Von Huren, Darmbeschwerden und dem rechten Glauben
Luther, der Vogelfreie, vegetiert auf der Wartburg vor sich hin. Der Teufel und die Verdauung sind es, die den jungen Mann plagen, der nur ein Buch übersetzen will, und dann ist da noch dieser Landsknecht, der abgeordnet wurde, ihn zu bewachen, und ihn mit seiner altgläubigen Ader und stumpfsinnigem Aberglaube, diesen Binsenweisheiten des Volkes, malträtiert, dieser Landsknecht, der abgeschnittene Ohren zur fachgerechten medizinischen Weiterverwendung mit sich trägt. Ist er ein Vexierspiel des Teufels, der ihn, Luther, jeden Abend in seiner kargen Kemenate heimsucht? Sind seine immensen, intensiven und lautstarken Methan-Exzesse die Folge physischer Überanstrengung, übermäßigen Zwiebelkonsums – oder eine Strafe Gottes?
Luthers Aufenthalt auf der Wartburg ist das Thema von Feridun Zaimoglus Roman „Evangelio“, und die Sprache ist die tragende Säule dieses außergewöhnlichen Stückes Prosa. Zaimoglu vermag es, die Welt nicht nur mit den Augen Luthers zu sehen, sondern sie auch so zu schildern – mit der bildhaften, ungestümen Sprache des sechzehnten Jahrhunderts – und hebt sich so deutlich aus der sintflutartigen Luther-Publizistik hervor. Der Autor folgt seinen Protagonisten bei Jagdszenen, Hinrichtungen, bis in die Hurenhäuser und Aborte. Eine ungewöhnliche Handlung für einen historischen Roman, der nur einige Monate im Leben Luthers fokussiert; eine Zeit, der die meisten Autoren nichts abgewonnen hätten, lebte der spätere Medienstar Luther doch zurückgezogen auf der Wartburg.

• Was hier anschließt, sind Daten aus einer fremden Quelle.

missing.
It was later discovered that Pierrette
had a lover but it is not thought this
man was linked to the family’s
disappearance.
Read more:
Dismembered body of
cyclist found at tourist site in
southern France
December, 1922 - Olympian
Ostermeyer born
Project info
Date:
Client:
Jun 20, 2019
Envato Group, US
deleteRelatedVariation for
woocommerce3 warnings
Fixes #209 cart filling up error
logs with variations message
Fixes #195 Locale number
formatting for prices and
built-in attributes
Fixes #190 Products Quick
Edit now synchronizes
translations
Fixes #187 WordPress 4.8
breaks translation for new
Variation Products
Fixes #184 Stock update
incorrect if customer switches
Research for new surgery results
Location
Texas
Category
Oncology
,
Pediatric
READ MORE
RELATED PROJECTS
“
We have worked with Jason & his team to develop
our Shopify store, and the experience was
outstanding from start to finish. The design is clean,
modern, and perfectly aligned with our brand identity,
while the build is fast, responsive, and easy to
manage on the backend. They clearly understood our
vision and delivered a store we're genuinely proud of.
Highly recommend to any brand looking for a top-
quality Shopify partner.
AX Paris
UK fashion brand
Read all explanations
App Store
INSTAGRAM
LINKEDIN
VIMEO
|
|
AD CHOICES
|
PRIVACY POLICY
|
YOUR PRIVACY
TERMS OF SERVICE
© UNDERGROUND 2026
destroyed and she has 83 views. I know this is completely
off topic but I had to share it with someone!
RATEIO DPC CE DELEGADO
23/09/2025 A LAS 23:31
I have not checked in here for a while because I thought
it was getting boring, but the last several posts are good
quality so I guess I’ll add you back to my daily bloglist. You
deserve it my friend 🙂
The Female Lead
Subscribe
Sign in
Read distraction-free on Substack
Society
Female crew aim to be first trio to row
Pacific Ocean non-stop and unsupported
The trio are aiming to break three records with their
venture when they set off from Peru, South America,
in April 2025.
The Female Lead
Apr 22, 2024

Wie in einem Daumenkino reiht Zaimoglu Szene an Szene, ohne die Fabulierlaune zu verlieren. Entstanden ist für mich der Luther-Roman des zweiten Jahrtausend nach Christi Geburt – und ein Schaustück für andere Autoren historischer Prosa. Man muss sich eben nicht in die Gewänder vergangener Jahrhunderte zwängen, um die Geschichte nachzuempfinden, und ein historischer Roman braucht keine fünf Akte, braucht keinen Spannungsbogen, der so alltägliche Dinge wie Liebe und Tod zu vermeintlich außergewöhnlichen Dingen macht. Im Gegenteil: Zaimoglu fokussiert gerade das Banale, um es zu einem wortgewaltigen Stück Literatur zu erheben.